Ora, constitui jurisprudência pacífica deste Supremo Tribunal que nada alegando o recorrente quanto à verificação no caso concreto de algum dos pressupostos legais do recurso e não sendo também evidente ou manifesta a importância jurídica ou social fundamental da questão decidenda ou a clara necessidade da revista “para melhor aplicação do direito” o recurso não será admitido, porquanto decorre dos artigos 144.º n.º 2 do CPTA e 639.º n.ºs 1 e 2 do CPC, subsidiariamente aplicáveis, que cumpre ao recorrente alegar e demonstrar a factualidade necessária para integrar a verificação dos referidos pressupostos, sendo que o ónus de alegação e demonstração da verificação dos pressupostos não se tem por cumprido se o recorrente apenas os enuncia, mediante a reprodução do texto da lei e considerandos doutrinais e jurisprudenciais sobre os mesmos, ao invés de alegar factualidade concreta susceptível de os integrar .

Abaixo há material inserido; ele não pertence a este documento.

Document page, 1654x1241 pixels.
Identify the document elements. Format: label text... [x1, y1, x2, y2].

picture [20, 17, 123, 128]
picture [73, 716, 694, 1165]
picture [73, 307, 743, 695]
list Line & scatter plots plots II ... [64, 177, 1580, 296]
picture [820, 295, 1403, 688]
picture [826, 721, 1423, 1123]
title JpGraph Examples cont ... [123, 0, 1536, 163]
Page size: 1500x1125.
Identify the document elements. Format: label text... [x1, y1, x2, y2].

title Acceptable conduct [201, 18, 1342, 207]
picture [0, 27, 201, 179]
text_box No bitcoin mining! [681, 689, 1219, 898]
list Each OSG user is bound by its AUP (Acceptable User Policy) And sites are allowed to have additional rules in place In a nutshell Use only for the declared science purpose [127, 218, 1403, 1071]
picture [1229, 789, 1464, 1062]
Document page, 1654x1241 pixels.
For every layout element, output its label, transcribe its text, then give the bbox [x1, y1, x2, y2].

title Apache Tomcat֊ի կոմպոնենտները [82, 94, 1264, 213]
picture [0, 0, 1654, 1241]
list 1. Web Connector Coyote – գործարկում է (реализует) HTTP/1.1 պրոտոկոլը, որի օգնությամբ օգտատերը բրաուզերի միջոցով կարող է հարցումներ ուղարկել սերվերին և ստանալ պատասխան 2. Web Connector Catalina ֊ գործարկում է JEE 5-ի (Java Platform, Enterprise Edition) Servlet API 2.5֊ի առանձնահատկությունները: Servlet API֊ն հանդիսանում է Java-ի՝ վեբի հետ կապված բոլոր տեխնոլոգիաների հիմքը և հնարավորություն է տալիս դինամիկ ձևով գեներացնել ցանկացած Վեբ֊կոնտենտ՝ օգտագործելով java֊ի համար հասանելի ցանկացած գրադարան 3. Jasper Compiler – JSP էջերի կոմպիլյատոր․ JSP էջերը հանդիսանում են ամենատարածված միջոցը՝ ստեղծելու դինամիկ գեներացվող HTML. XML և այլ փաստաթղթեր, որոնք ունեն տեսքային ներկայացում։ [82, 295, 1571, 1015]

Por outro lado, a questão enunciada pelo recorrente como pretendendo que constitua objecto do recurso (em relação à qual houve divergência entre as instâncias) – a de saber se in casu se deve ter como verificada a “acessoriedade material “entre a garantia prestada e o mútuo concedido para efeitos de (não) sujeição ao Imposto do Selo previsto nas Verba 10 da TGIS -, não justifica a admissão da revista, pois que em causa está, apenas, a apreciação da prova produzida, matéria excluída do âmbito do presente recurso.
Concluindo:
Constitui jurisprudência pacífica deste Supremo Tribunal que nada alegando o recorrente quanto à verificação no caso concreto de algum dos pressupostos legais do recurso e não sendo também evidente ou manifesta a importância jurídica ou social fundamental da questão decidenda ou a clara necessidade da revista “para melhor aplicação do direito” o recurso não será admitido, porquanto decorre dos artigos 144.º n.º 2 do CPTA e 639.º n.ºs 1 e 2 do CPC, subsidiariamente aplicáveis, que cumpre ao recorrente alegar e demonstrar a factualidade necessária para integrar a verificação dos referidos pressupostos.
Termos em que a revista não será admitida.